**Short exercise A:**
Rewrite the listing from its first line through the line holding "6: (437, 163)", inclusive, replacing "zero-indexed" with "0-based" and keeping everything else unchanged. Leave the pictures out.

**Excerpted passage:**
==============================

I'm reading Capital. Not interested in a discussion about whether or not this is a good idea, but I wanted to talk about this:

"A thing can be a use value, without having value. This is the case whenever its utility to man is not due to labour. Such are air, virgin soil, natural meadows, &c. A thing can be useful, and the product of human labour, without being a commodity. Whoever directly satisfies his wants with the produce of his own labour, creates, indeed, use values, but not commodities. In order to produce the latter, he must not only produce use values, but use values for others, social use values. (And not only for others, without more. The mediaeval peasant produced quit-rent-corn for his feudal lord and tithe-corn for his parson. But neither the quit-rent-corn nor the tithe-corn became commodities by reason of the fact that they had been produced for others. To become a commodity a product must be transferred to another, whom it will serve as a use value, by means of an exchange.) "

"Lastly nothing can have value, without being an object of utility. If the thing is useless, so is the labour contained in it; the labour does not count as labour, and therefore creates no value."

While the whole quote is rather interesting I separated this last pair of sentence because it's what I'd really like to discuss here. Marx spends this entire chapter (the first chapter, in fact) discussing the source of exchange value, and he goes so far as to say that all things of human creation are "crystalized" labor expenditure. However here, in the last sentence of the first chapter of Marx's magnum opus it would appear that he comes close to refuting the entirety of his own theory. You can show the absurdity of Marx's concepts using his own words in this passage

For instance, if we advance his idea that something must have "utility" in order to obtain exchange value, then we necessarily come to the conclusion that what matters isn't just that there is any utility, but rather how much utility is there at all and what utility is created from an action. If this weren't the case then there would be relatively little that could be created which would not have use value. Glass which I've smashed still has utility for other uses to which it can be put, but it does not have the utility of the beautiful glass sculpture which preceded it.

This means that we find the subjective theory of value engrained within Marx's work. It's not enough that something has labor expended into making the "commodity" but rather it must retain utility, and from this we can see that it must increase in utility in order to still increase in value. As soon as this admission is made we can see that Marx's theory of exchange value doesn't answer the questions such a theory must answer at all, rather it passes over the question entirely. Labor, whenever it is spent, is by definition (according to Marx) expended in increasing the utility of the good. This in turn means that utility must precede labor, it cannot exist without it, and as soon as we admit that we can see that the subjective theory of value is indeed the only theory of value, and Marx, whether or not he understood what he was doing, relies upon in explaining the labor theory of value.

==============================

**Extracted data:**
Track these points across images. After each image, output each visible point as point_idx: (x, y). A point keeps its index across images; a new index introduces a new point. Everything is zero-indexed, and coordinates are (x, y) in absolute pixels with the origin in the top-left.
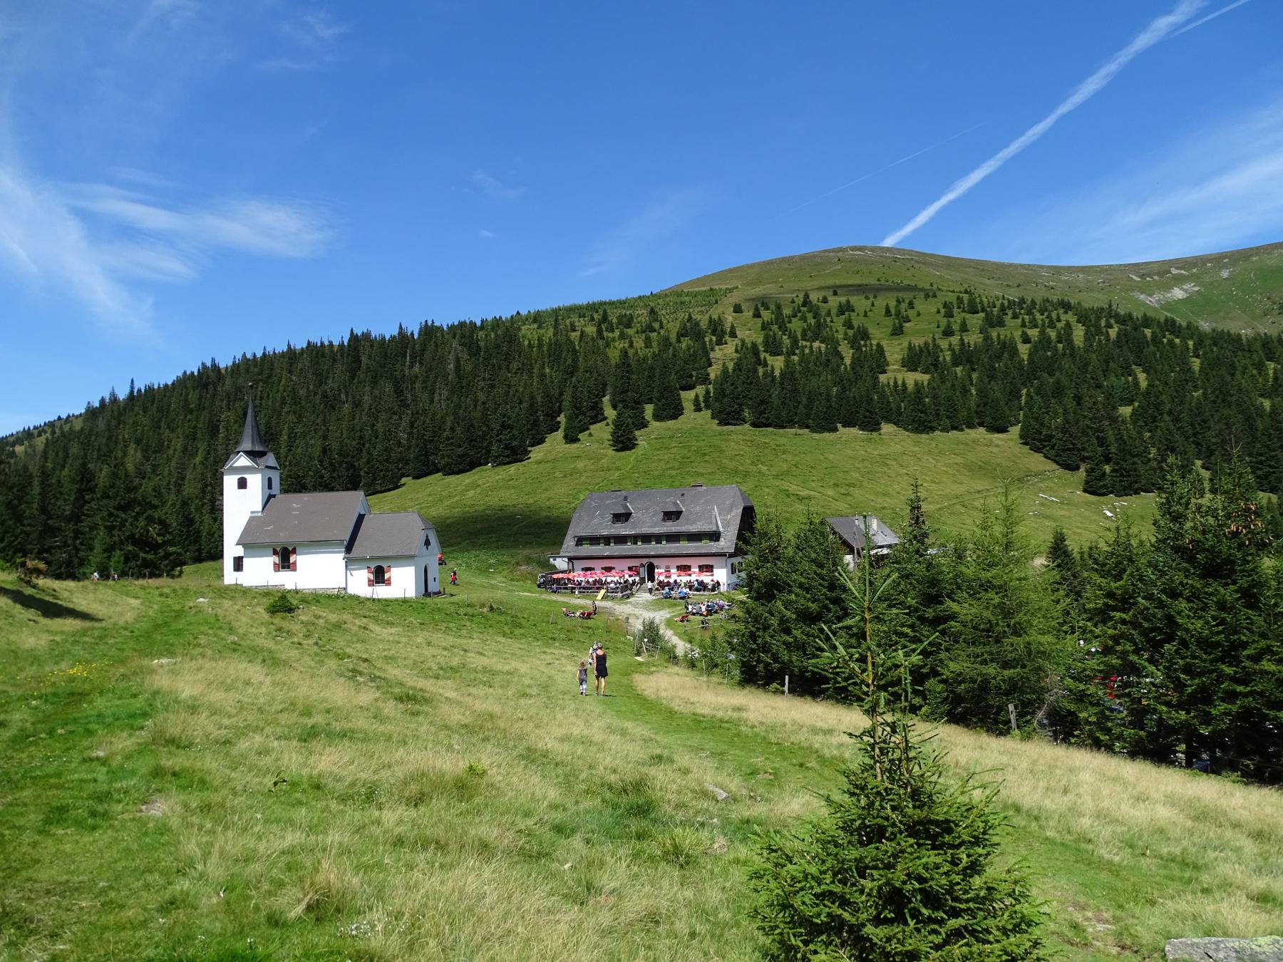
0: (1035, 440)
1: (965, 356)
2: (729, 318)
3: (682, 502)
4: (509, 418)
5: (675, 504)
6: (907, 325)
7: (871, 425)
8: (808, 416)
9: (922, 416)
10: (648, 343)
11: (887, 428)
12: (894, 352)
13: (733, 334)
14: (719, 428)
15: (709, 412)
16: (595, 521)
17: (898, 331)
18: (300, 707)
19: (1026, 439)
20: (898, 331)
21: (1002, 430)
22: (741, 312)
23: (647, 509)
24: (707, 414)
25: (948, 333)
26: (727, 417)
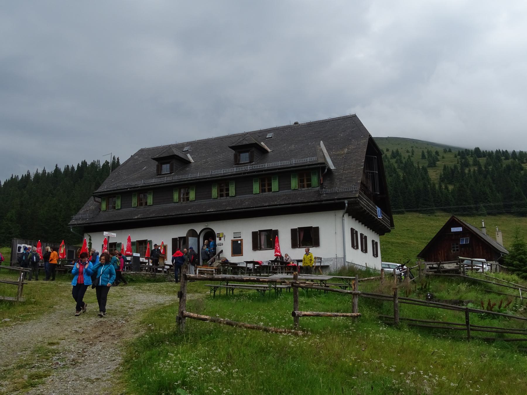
6: (437, 163)
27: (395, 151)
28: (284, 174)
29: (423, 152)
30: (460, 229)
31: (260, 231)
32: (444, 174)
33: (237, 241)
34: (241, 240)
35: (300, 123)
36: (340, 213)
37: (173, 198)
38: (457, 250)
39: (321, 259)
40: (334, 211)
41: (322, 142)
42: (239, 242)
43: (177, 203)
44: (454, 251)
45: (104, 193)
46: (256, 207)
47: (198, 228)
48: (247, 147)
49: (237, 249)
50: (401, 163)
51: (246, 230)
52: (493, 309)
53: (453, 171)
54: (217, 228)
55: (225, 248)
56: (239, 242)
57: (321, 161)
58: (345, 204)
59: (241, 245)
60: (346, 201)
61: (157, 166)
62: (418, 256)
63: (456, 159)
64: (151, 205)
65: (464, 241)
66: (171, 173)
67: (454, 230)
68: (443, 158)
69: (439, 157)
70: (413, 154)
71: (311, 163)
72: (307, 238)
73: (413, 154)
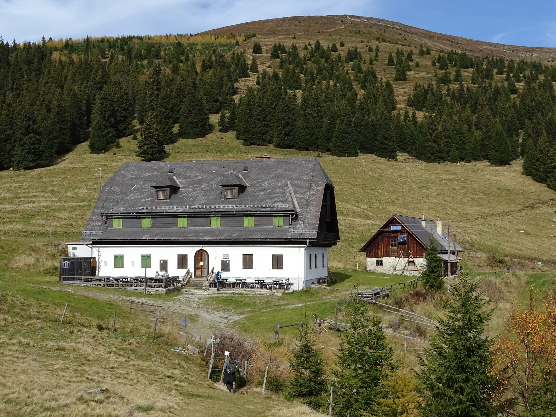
0: (537, 171)
1: (461, 97)
2: (250, 57)
3: (246, 175)
4: (35, 122)
5: (237, 177)
6: (408, 73)
7: (388, 153)
8: (328, 140)
9: (433, 148)
10: (175, 70)
11: (402, 156)
12: (402, 92)
13: (254, 69)
14: (243, 147)
15: (235, 133)
16: (132, 196)
17: (402, 77)
18: (380, 343)
19: (528, 171)
20: (402, 77)
21: (504, 162)
22: (261, 53)
23: (199, 183)
24: (231, 135)
25: (445, 80)
26: (251, 138)
27: (352, 49)
29: (391, 55)
30: (399, 228)
32: (414, 96)
33: (226, 261)
34: (229, 261)
38: (395, 246)
42: (228, 262)
44: (392, 246)
49: (226, 266)
50: (360, 71)
51: (236, 254)
52: (263, 370)
53: (426, 92)
54: (211, 250)
55: (215, 264)
56: (228, 262)
57: (291, 208)
59: (229, 264)
62: (360, 250)
63: (434, 68)
65: (402, 238)
67: (394, 228)
68: (417, 65)
69: (411, 63)
70: (377, 55)
73: (377, 55)
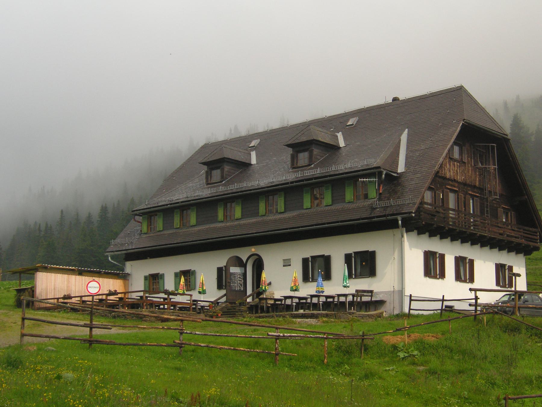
28: (352, 178)
31: (313, 258)
35: (401, 98)
36: (397, 232)
37: (217, 216)
39: (371, 292)
40: (391, 230)
41: (406, 131)
43: (222, 221)
45: (148, 210)
46: (316, 225)
47: (244, 253)
48: (305, 142)
58: (397, 221)
60: (399, 218)
61: (207, 172)
64: (193, 228)
66: (309, 165)
71: (347, 171)
72: (364, 264)
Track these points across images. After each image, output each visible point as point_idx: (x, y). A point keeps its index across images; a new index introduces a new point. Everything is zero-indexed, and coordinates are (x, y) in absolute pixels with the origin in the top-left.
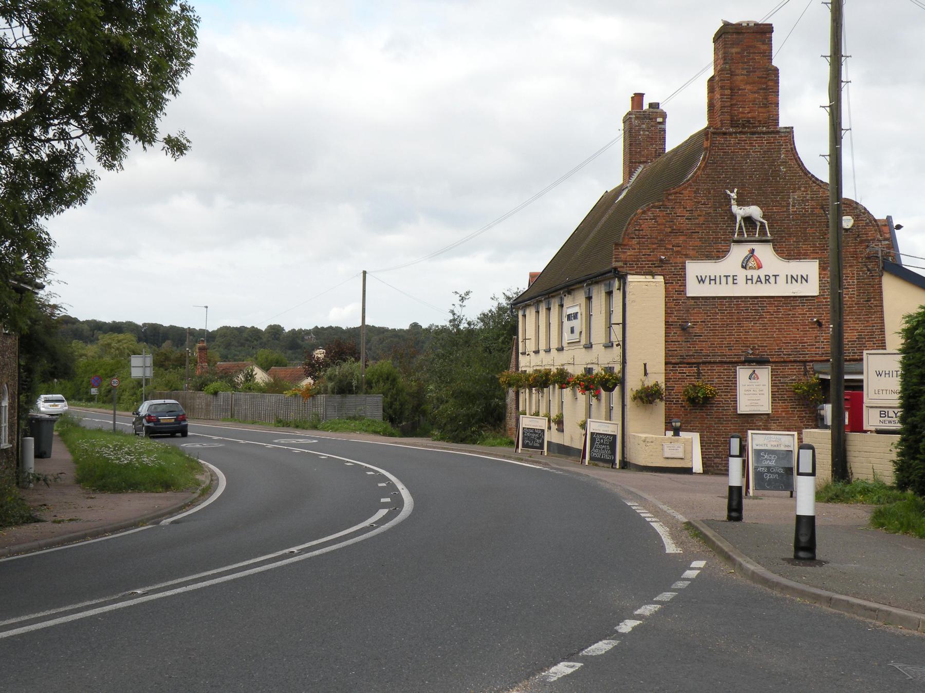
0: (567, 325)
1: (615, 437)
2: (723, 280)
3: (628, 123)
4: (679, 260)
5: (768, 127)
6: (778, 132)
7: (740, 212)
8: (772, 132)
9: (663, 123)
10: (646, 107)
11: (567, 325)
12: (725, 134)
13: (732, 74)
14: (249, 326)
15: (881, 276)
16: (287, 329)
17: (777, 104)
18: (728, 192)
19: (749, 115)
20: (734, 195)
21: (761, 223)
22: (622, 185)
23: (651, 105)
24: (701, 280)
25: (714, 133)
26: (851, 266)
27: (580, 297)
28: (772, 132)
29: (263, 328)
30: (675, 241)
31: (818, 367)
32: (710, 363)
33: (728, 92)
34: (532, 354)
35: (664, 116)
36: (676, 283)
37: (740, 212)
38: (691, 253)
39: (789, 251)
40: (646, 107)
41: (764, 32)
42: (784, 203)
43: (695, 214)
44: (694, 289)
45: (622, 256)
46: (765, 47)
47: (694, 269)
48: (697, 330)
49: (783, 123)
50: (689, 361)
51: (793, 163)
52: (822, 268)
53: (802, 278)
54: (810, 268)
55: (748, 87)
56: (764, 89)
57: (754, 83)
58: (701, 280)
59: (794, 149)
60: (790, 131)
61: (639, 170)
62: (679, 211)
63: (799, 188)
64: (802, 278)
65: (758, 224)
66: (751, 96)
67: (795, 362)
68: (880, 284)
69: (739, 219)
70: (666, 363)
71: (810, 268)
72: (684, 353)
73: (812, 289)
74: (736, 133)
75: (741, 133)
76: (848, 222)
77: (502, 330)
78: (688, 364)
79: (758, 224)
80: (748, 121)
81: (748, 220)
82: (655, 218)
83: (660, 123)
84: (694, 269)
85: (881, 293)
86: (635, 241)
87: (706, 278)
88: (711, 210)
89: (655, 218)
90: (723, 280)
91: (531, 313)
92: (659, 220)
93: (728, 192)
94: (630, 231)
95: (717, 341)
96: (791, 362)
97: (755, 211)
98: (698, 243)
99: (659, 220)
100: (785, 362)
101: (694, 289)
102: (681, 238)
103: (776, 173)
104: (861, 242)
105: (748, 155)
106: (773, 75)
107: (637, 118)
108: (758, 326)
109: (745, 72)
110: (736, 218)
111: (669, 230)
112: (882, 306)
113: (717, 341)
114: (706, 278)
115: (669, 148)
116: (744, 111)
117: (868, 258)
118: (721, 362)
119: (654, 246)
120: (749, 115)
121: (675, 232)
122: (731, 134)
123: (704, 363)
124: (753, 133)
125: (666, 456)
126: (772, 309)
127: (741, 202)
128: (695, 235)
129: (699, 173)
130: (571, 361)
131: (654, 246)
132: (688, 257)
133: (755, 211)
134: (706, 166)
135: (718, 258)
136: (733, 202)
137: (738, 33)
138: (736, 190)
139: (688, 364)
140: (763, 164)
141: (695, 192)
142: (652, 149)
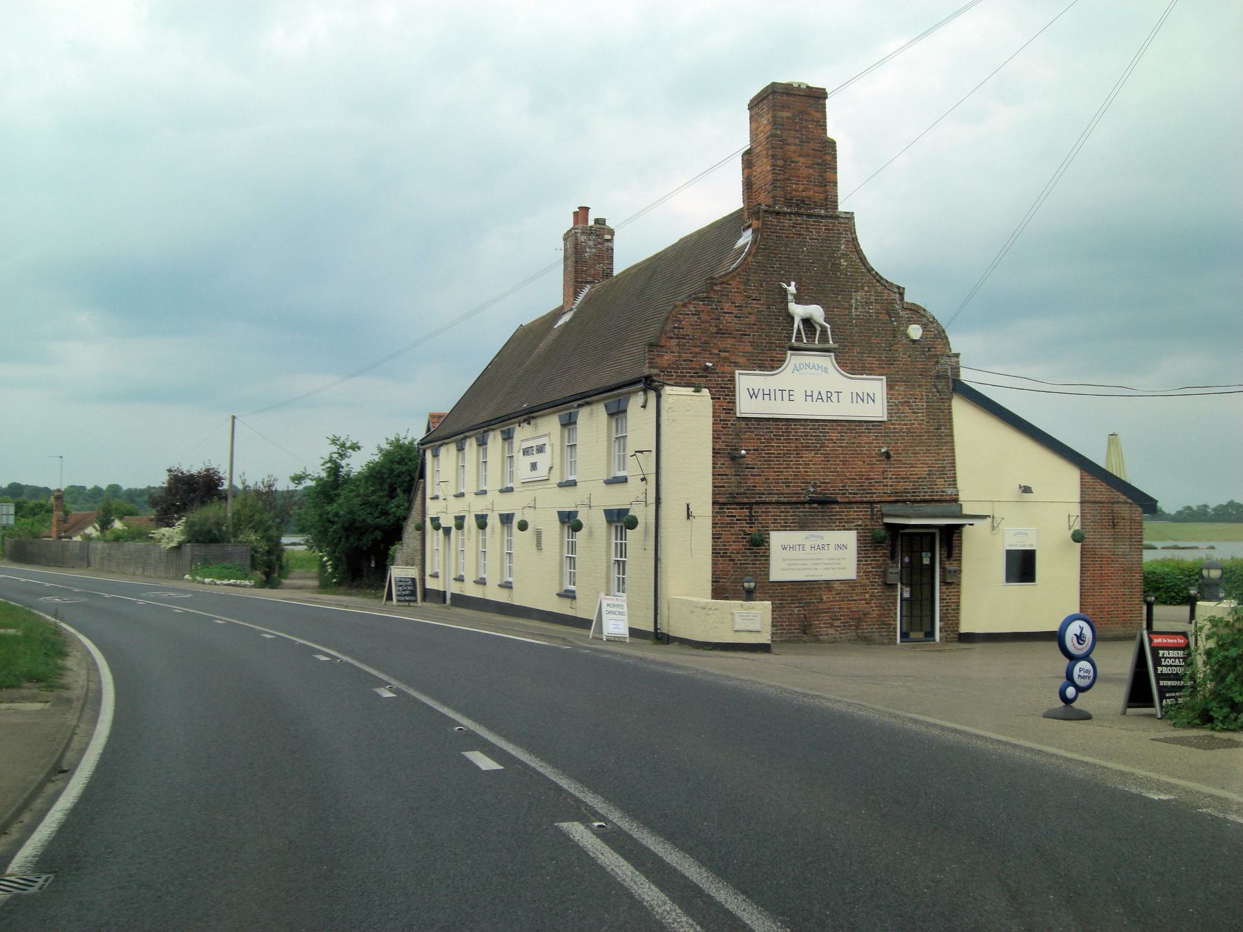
0: (523, 463)
1: (413, 580)
2: (779, 394)
3: (572, 239)
4: (727, 369)
5: (826, 210)
6: (837, 217)
7: (799, 311)
8: (831, 217)
9: (610, 241)
10: (591, 223)
11: (523, 463)
12: (778, 213)
13: (785, 143)
14: (89, 486)
15: (950, 400)
16: (125, 488)
17: (835, 183)
18: (785, 285)
19: (804, 194)
20: (792, 289)
21: (821, 326)
22: (562, 307)
23: (597, 221)
24: (753, 395)
25: (766, 211)
26: (920, 386)
27: (550, 426)
28: (831, 217)
29: (104, 487)
30: (722, 345)
31: (886, 509)
32: (765, 503)
33: (780, 163)
34: (451, 499)
35: (612, 232)
36: (724, 395)
37: (799, 311)
38: (741, 360)
39: (852, 365)
40: (591, 223)
41: (817, 97)
42: (846, 305)
43: (746, 311)
44: (746, 406)
45: (658, 360)
46: (818, 115)
47: (746, 382)
48: (748, 460)
49: (842, 208)
50: (740, 500)
51: (854, 256)
52: (890, 387)
53: (861, 398)
54: (876, 386)
55: (802, 160)
56: (819, 164)
57: (808, 156)
58: (753, 395)
59: (855, 239)
60: (850, 217)
61: (586, 290)
62: (727, 306)
63: (863, 287)
64: (861, 398)
65: (818, 329)
66: (804, 171)
67: (862, 502)
68: (950, 408)
69: (797, 322)
70: (714, 503)
71: (876, 386)
72: (734, 490)
73: (877, 411)
74: (790, 213)
75: (797, 214)
76: (915, 332)
77: (401, 474)
78: (738, 504)
79: (818, 329)
80: (803, 201)
81: (807, 322)
82: (697, 314)
83: (608, 240)
84: (746, 382)
85: (951, 419)
86: (674, 342)
87: (760, 394)
88: (763, 308)
89: (697, 314)
90: (779, 394)
91: (448, 453)
92: (703, 316)
93: (785, 285)
94: (667, 328)
95: (772, 475)
96: (856, 502)
97: (816, 312)
98: (749, 349)
99: (703, 316)
100: (850, 503)
101: (746, 406)
102: (730, 341)
103: (836, 266)
104: (930, 357)
105: (804, 243)
106: (829, 147)
107: (583, 233)
108: (820, 457)
109: (797, 141)
110: (793, 318)
111: (715, 330)
112: (952, 436)
113: (772, 475)
114: (760, 394)
115: (615, 274)
116: (798, 189)
117: (938, 377)
118: (778, 503)
119: (697, 350)
120: (804, 194)
121: (721, 333)
122: (785, 214)
123: (757, 503)
124: (809, 216)
125: (737, 628)
126: (834, 436)
127: (799, 300)
128: (746, 339)
129: (750, 259)
130: (586, 502)
131: (697, 350)
132: (737, 365)
133: (816, 312)
134: (757, 252)
135: (773, 368)
136: (790, 297)
137: (788, 94)
138: (793, 283)
139: (738, 504)
140: (821, 255)
141: (745, 284)
142: (599, 267)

==============================

**Short exercise B:**
In the passage on Capital, which things does the quotation name as use values that have no value?

**Expected answer A:**
Track these points across images. After each image, output each visible point as point_idx: (x, y). A point keeps its index across images; a new index introduces a new point. Everything is 0-based, and coordinates are (x, y) in absolute pixels with the origin in the top-left.
0: (1035, 440)
1: (965, 356)
2: (729, 318)
3: (682, 502)
4: (509, 418)
5: (675, 504)
6: (907, 325)
7: (871, 425)
8: (808, 416)
9: (922, 416)
10: (648, 343)
11: (887, 428)
12: (894, 352)
13: (733, 334)
14: (719, 428)
15: (709, 412)
16: (595, 521)
17: (898, 331)
18: (300, 707)
19: (1026, 439)
20: (898, 331)
21: (1002, 430)
22: (741, 312)
23: (647, 509)
24: (707, 414)
25: (948, 333)
26: (727, 417)
6: (437, 163)

**Expected answer B:**
Air, virgin soil, and natural meadows.